The "Shared Folders" feature is a feature in VMware Workstation that lets you connect a network location inside the virtual guest machine to a physical folder or share, either on the physical host (the computer running VMware Workstation), or a UNC share path on a remote server.  Hyper-V 3.0 does not offer this feature.

Mounting ISO Files

This term refers to controlling the use of the CD/DVD drive within a virtual guest computer by configuring it to open a .ISO file rather than connect to the physical CD/DVD drive on the physical host computer.  Both Hyper-V 3.0 and VMware Workstation (and the "free" VMware Player product) support mounting .ISO files to the virtual CD/DVD drive.

Conclusion

We've all heard the Microsoft gets things right by version 3.0, but not in this case.  Yes, it's "free", sort of, but does not kick VMware Workstation off the playground?  Maybe if you just like to play around in virtual machines, which it handles just fine.  But if you do serious work that requires any of the features I've discussed above, the answer is NO.  I simply cannot dump VMware Workstation right now, it does what I need, while Hyper-V 3.0 does not.  In fact, I may have to consider upgrading to VMware Workstation 9.

Am I giving up on Hyper-V 3.0?  No.  I will keep using it, because I want to gain familiarity with it and learn some new tricks (I'm not dead yet, after all).  I may follow-up on this as I learn new things along the way.

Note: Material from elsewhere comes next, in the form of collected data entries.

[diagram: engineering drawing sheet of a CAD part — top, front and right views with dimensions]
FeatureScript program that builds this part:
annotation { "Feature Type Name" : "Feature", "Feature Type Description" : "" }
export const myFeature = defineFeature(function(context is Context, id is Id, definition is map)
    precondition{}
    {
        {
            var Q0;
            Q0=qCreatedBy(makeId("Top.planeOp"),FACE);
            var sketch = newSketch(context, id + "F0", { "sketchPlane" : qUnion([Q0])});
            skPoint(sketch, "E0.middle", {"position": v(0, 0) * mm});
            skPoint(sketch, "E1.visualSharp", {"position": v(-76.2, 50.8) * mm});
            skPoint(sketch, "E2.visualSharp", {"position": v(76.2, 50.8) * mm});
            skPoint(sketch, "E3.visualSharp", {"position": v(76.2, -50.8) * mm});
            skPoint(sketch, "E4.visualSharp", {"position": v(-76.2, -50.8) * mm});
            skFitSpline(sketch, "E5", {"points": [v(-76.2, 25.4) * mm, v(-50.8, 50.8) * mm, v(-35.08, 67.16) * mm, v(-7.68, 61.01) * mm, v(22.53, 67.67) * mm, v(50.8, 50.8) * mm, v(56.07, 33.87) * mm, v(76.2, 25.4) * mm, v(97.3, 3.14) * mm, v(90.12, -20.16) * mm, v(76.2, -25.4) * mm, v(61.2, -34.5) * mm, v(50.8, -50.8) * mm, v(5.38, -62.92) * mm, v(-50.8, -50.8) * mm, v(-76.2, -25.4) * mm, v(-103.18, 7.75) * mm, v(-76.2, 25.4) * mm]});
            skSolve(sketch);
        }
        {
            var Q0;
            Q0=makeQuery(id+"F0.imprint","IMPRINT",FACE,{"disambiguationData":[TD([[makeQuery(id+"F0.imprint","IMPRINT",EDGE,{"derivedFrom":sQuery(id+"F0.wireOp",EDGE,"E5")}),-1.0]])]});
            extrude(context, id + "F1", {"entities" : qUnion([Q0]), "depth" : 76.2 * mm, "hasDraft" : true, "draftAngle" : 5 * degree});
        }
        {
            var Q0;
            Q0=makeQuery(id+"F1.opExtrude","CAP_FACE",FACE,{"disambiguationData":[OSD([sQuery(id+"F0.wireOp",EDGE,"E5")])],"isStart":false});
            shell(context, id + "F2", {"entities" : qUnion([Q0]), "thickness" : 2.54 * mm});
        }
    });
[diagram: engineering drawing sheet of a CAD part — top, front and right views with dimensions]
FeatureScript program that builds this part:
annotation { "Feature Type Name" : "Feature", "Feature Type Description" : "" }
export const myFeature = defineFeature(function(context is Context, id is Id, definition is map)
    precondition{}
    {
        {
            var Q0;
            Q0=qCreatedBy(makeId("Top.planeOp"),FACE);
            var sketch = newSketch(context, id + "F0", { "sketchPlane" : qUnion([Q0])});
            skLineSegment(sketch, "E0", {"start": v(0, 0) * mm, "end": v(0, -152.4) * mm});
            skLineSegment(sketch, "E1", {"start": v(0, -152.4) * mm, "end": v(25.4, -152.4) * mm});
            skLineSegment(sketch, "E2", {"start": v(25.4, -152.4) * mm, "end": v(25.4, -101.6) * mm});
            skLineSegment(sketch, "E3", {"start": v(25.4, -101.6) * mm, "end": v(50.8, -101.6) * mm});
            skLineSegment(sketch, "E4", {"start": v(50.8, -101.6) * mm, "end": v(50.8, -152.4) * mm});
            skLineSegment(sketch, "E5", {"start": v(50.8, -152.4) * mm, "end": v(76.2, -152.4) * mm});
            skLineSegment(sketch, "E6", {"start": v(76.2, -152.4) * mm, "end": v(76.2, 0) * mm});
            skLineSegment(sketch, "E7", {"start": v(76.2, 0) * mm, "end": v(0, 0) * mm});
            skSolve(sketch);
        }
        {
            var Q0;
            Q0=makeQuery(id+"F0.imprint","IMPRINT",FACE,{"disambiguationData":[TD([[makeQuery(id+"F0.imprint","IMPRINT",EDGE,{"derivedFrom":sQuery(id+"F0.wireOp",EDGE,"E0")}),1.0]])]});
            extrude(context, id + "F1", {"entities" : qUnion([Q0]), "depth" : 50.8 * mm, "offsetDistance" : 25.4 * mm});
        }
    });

What would change my mind?  If Hyper-V 3.x (or 4.x) were to provide the following features I would probably switch over:
  • Drag-and-Drop clipboard between host and guest
  • Shared Folders
  • Multiple Snapshots
  • A GUI snapshot manager
Until that happens however, I will continue to play around with Hyper-V but I can't rely on it for getting my daily work done on time.